* _Seitenauszug_:

# Wer kennt Cormoran Topfish Rute?



## Christian F. (12. Oktober 2004)

Nachdem Ihr mir Tipps zur Forellenangel gegeben habt, habe ich ein bisschen im Internet gesurft und bin auf folgende Rute gestoßen:
Cormoran Topfish für Forelle, Länge 3,60, WG 25 Gramm. Preis ca. 25 EURO.

Kennt jemand dieses Teil? Wenn ja, wie sind die Erfahrungen?


Freue mich schon auf Eure Antworten

Christian F.


----------



## Veit (12. Oktober 2004)

*AW: Wer kennt Cormoran Topfish Rute?*

Diese Rutenserie wird von Cormoran schon länger nicht mehr produziert. Ich würde diese Rute nicht nehmen, da sie vom Material eher minderwertig ist. Investiere lieber etwas mehr. Selbst für 40 oder 50 Euro bekommst du heutzutage schon akzeplable Kohlefaserruten, die um Längen besser sind als die genannte Rute.

* _Was erwartet wird_: Schreib die Forumsdiskussion über die Cormoran-Topfish-Rute im Anschluss an den letzten Satz weiter. Das Material spielt hierfür keine Rolle.

* _Quellenauszug_:
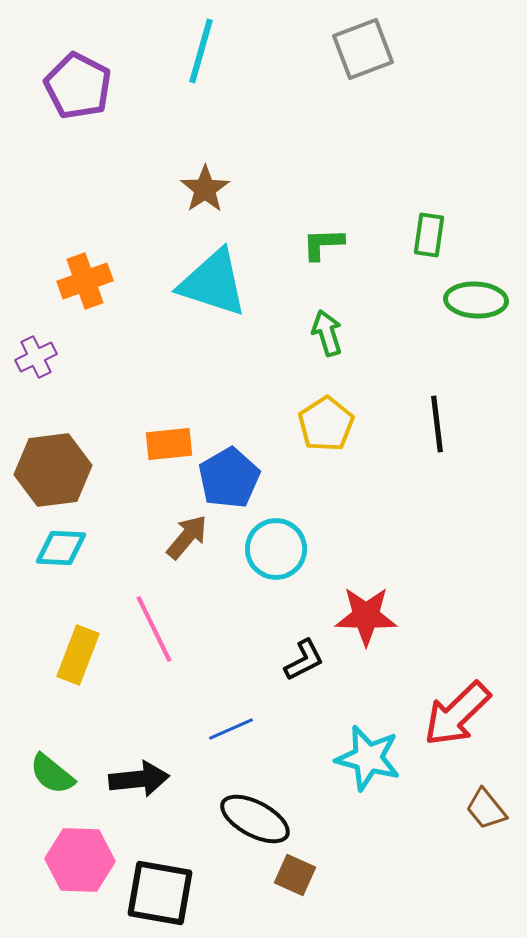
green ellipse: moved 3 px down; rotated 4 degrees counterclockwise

* _Antwort zur Aufgabe_:
----------



## Christian F. (13. Oktober 2004)

*AW: Wer kennt Cormoran Topfish Rute?*

Hallo Veit,

ist ja interessant. Da werden die "ollen" Dinger zu Dumpingpreisen angeboten.

Kannst Du mich bitte über die Materialien auklären? Welche sind minderwertig, welche sind empfehlenswert? Worauf sollte man achten?

Christian F.


----------



## Veit (13. Oktober 2004)

*AW: Wer kennt Cormoran Topfish Rute?*

Als von der Cormoran-Rute weiß ich relativ genau, dass sie aus Glasfaser war. Aus diesem Material bestehen wirklich nur die ganz billigen Rute. Glasfaser ist zwar sehr stabil, aber auch weich (schlecht beim Anhieb) und schwer (ungünstig vorallem wenn man die Rute lange in der Hand hat). 
Kohlefaserruten dagegen sind recht steif und vorallem leicht. Wenn man sorgsam damit umgeht und keine falschen Belastungen (extrem Hängerlösen per Rute oder sowas) darauf ausübt, werden sie auch garantiert nicht brechen. 
Außerdem musst du beim Kauf der Rolle auf gute Beringung achten. Ringe SIC (Siliciumcarbid) sind in der Regel besser als welche aus Keramik (hat glaub ich die Cormoranrute) oder Aluminiumoxid, weil abriebfester.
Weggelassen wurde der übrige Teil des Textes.